To some people, cricket seems inactive, but it is actually a HIIT workout
“Yes, that’s it. The best way for a cricket player to get ready for a game is to do something like walk around the field and then sprint every 45 seconds to a minute. In a test match, an outfielder might only have to sprint once every 10 minutes, but it’s all about getting your body ready to do it. Keeping people from getting hurt is a very important part of the game. The more you can make yourself available for games and play at your best when you do, the better for your team you will be.
“It’s a unique game. For a game that lasts this long, all of the activities are pretty fast-paced and involve power hitting or sprinting. Cricket does involve touch, and the mental side of the game is very important. Because of this, the better shape you are in, the better decisions you will make mentally as well, so you can play for longer.
Is there a way to train specifically for mental ability?
“I think it is the most important part of the game. In cricket, the top two centimeters are the most important, which is probably why some people think the mental side is more important than the physical side.

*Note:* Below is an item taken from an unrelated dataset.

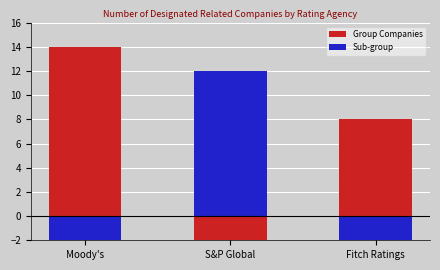

What is the average value of the Group Companies series?

11.3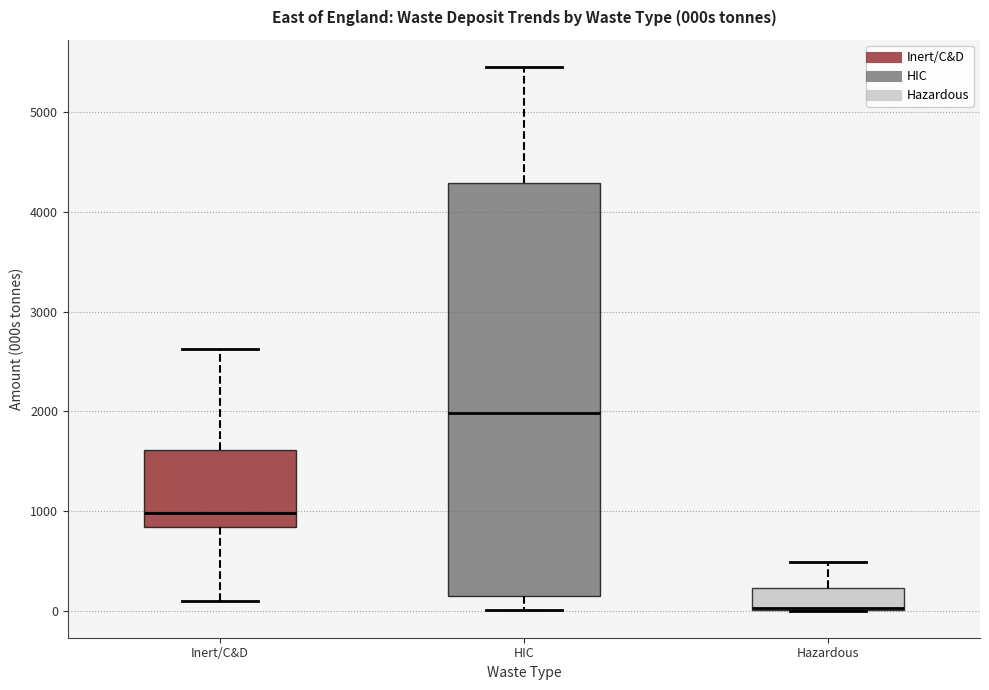

Which box is the tallest, from its lower edge to its upper edge?

HIC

Without a doubt, I would say that they go well together.”
“We think that if you want to get better at cricket, all you have to do is hit more balls in the nets. But when it comes to your mind, the question is: How aware are you when you hit? Do you work the same way every day? Do you work on ease of use and flow? We talk a lot about the area because we are professional athletes. But do you know how to get there, or did you just happen to be there? Working on that part of the game seems just as, if not more, important to me as working on other parts.
The mental preparation of batsmen and bowlers must be very different
“I think it’s very different. In England, there is always a sports psychologist who some people go to more often than others. As a hitter, I try to get to a point where I don’t have to think about what I’m doing. If someone throws the ball, your conscious mind doesn’t have time to figure out what’s going on, make a decision, and hit the ball where you want to hit it. It’s more about trying to get into your subconscious and having confidence in yourself and your game. The most important thing is to have a routine while the bowler is running and to be very clear in your mind when the player lets go of the ball.
Are there certain foods you need to eat at certain times to help you get better?
“After games, it’s important to have a protein shake right away, followed by a really good, well-balanced meal. I think timing is important when it comes to food, especially after a T20 or 100 match with a lot of action.
Could you tell us from a physical point of view what a match day is like?
“We usually try to get a good night’s sleep if the game starts in the afternoon. I like an omelet, some toast, and maybe some fruit and yoghurt for breakfast.”
“I like to do a warm-up workout in the gym four to six hours before the match. It’s a very short and precise session: basically squats with a jump and lunges with a twist to mimic what I’ll be doing in the game, layering a strength-based activity and an explosive one as a workout.
“I like to stretch. As I get older, I find that stretching helps me a lot. After that, it’s time for lunch, and then I’ll probably try to get another hour or so of sleep before the game.
“I’ll get my mind ready, make sure I know who I’m playing against, picture the game and what could happen, and then I’ll go to the game.”